This was evident at London Pride when the organisers banned any UKIP voting gays from attending…the sheer nerve of it!  I’ll admit, I’ve taken the mickey out of UKippers, especially when one accused us of controlling the weather but really, to exclude all? No, at that point I realised the straight community was more accepting than we were.

Peter Thiel was hailed as a gay role model due to him being extremely successful, recently he was denounced as gay by the same publication because he supported Donald Trump in the U.S presidential elections, all because he didn’t think the same as the rest.

I’d also like to note that it was a Tory Prime Minister that brought in gay marriage not a Labour one, the right don’t mind us being gay, most really don’t care, the important thing is that we are judged on who we are – not who we sleep with.
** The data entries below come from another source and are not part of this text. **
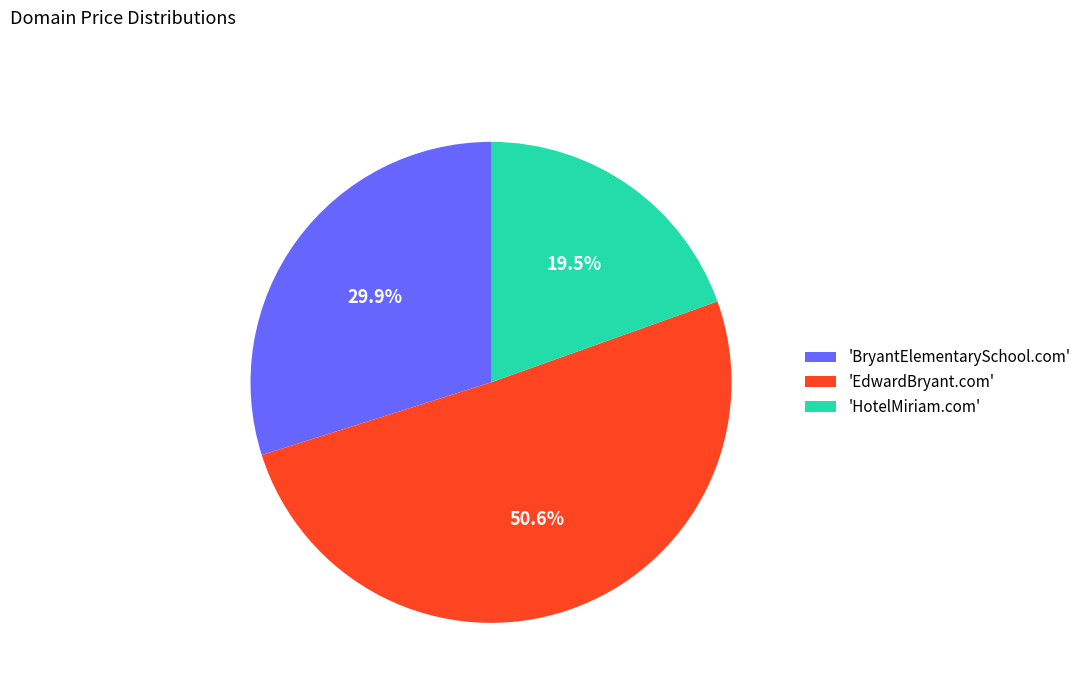

What is the largest slice in the pie chart?

'EdwardBryant.com'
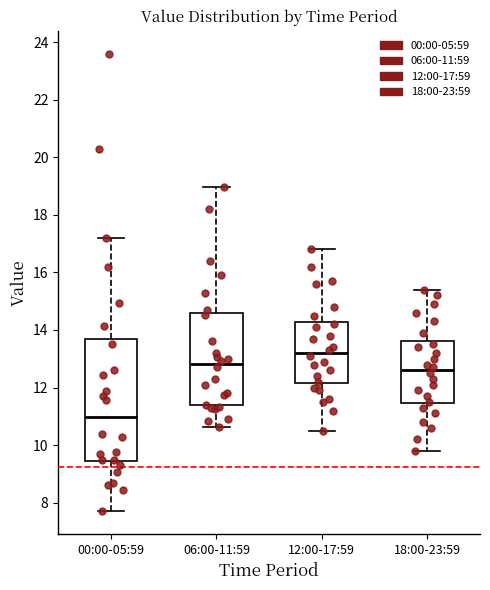

Reading left to right, read every box against the y-axis: the position of its median line, the range the box covers, and the ends of its whiskers. The values are not printed on the chart, so give them approximately, as read against the axis.

00:00-05:59: median 11.0, box 9.4 to 13.6, whiskers 7.8 to 17.2
06:00-11:59: median 12.8, box 11.4 to 14.6, whiskers 10.6 to 19.0
12:00-17:59: median 13.2, box 12.2 to 14.2, whiskers 10.6 to 16.8
18:00-23:59: median 12.6, box 11.4 to 13.6, whiskers 9.8 to 15.4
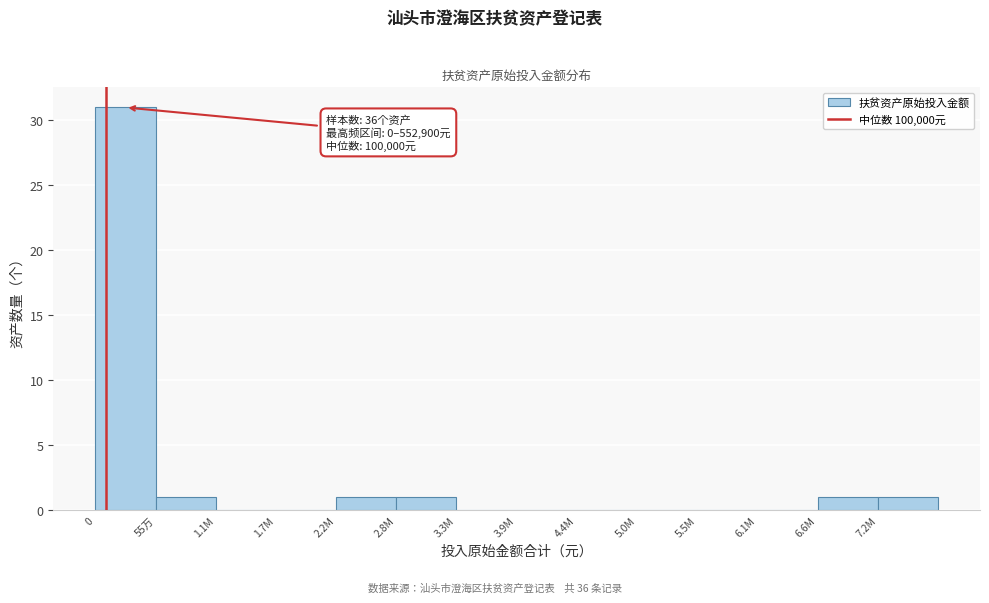

Reading right to left, extract all data points from this chart.

7.2M=1	6.6M=1	6.1M=0	5.5M=0	5.0M=0	4.4M=0	3.9M=0	3.3M=0	2.8M=1	2.2M=1	1.7M=0	1.1M=0	55万=1	0=31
We are judged on our abilities and don’t need special consideration just because we have the entire Bette Midler back catalogue.


2 thoughts on “Gay & Tory

  1. Once again I find myself non plussed at the apparent stereotyping of those of us on the left.When younger and more mobile I enjoyed performing in high level amateur musical theatre, and also rucking, mauling and scrummaging with a top Tyneside club. The theatre dressing room featured some gay guys in the cast, who were as tough as old rugby boots,when it came to the more physical side of performing eg “West Side Story”, “Guys and Dolls”; I enjoyed their banter, their company and respected their singing and acting talents;their politics was irrelevant to me. The rugby dressing room was to be frank,on some occasions, a place where Trump style sexism occasionally thrived, not least when we discovered that one of the more mature in years opposition players was the father of a recent “Mayfair Maid”, but then am I guilty of stereotyping rugby players? Given that one of the most decent, Christian ( as opposed to a “churchgoer”) men that I ever met, partnered me in the second row of the scrum for a season, cannot recall ever being concerned about his politics…

  2. This is a very honest piece and I applaud the author, Jon. What was sad with the Elliot Johnson bullying scandal was how the Tory Party were portrayed as gay-bashers. I know that is not the case. In today’s world gays/transexuals/whoever should be welcomed by political parties. People like Eliot Johnson were let down by lacklustre governance. That needs improvement. But sexuality means nothing. If you’re effective politically you are effective politically. Period.